On Iran, the G8 will probably say a lot in general about the importance of bolstering the non-proliferation regime and making sure that states live up to their obligations under the Non-Proliferation Treaty. But the actual diplomacy around Iran is not G8 diplomacy; it’s the United States, Russia and to some extent the European Union, with Israel in the background playing bad cop to everyone else’s good cop.
CIGI: Media have reported that UK Prime Minister David Cameron will make ransom paid to terrorists an issue at this summit. What progress can we expect from this effort? Separately, the UK has been highlighting the rebuilding of Somalia as a main foreign policy concern. Is there a link between the two?
Momani: Somali pirate attacks on ships passing through the Gulf of Aden and Arabian Sea remains an issue. Increasingly, there are also fears of trafficking through North Africa — for example, Libya and Mali. Officially, all countries claim that they don’t pay ransoms. We know that the Canadian government, for example, whether it does or doesn’t, has refused to acknowledge it. So it wouldn’t be hard for countries to agree to this principle, which doesn’t necessarily ensure there is compliance. Even if governments do pay out, the illusion is useful to dissuade people from using that method. I think this ransom effort is an issue that will probably see some consensus because it’s an easy one to do; no one wants to disagree, which would diminish the prospects of further kidnapping activity.

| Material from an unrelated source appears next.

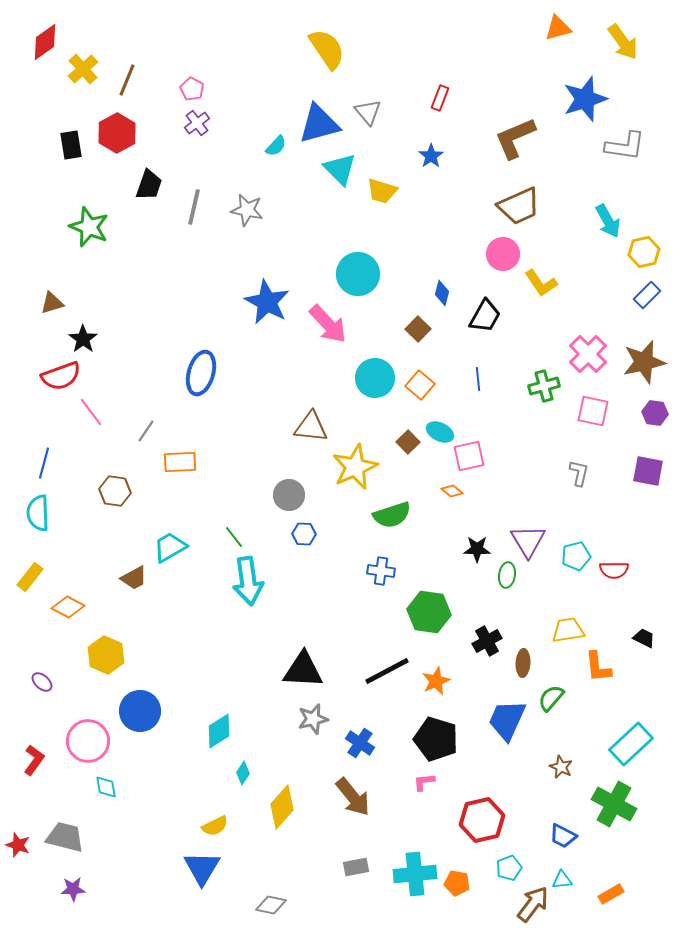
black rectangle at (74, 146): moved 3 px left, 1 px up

CIGI: As host, what outcome would the United Kingdom consider successful for this G8 Summit?
Welch: I think it’s important to note that we may see the G8, rather than the G20, re-emerge as the main forum for global governance, as it’s easier to get an agreement out of a smaller number of participants. The argument in favour of the G20 is that it has more of a critical mass now, in terms of total global economic output and hard military power; but you have to balance that against the larger coordination and cooperation problem. I think we may have overestimated the ripeness of the G20 to take the lead.
It’s a mistake to say there is a single UK perspective on evaluating the success of a summit. There is never just one perspective in any country. Different players in the United Kingdom will have different criteria. For Mr. Cameron, it will almost certainly be a success because he’ll get a lot of airtime, unless he or someone in his country does something really embarrassing while he’s hosting. It’s rarely a “lose situation” for those who value style over substance. Those who like to evaluate the success of a summit in terms of concrete agreements and commitments will have to wait and see. I know of no grand initiative in the works, but if there is one, it will be on one of the summit’s stated themes.
At the end of the day, crises tend to overwhelm summit themes. The themes are set well in advance. And we often see entirely different issues come up at summits. The Kananaskis Summit that Canada hosted provides a good example. Former Prime Minister Jean Chrétien wanted the summit to be about Africa, but 9/11 got in the way. We may see something similar at Lough Erne. If we do, my guess is that it will be the Middle East.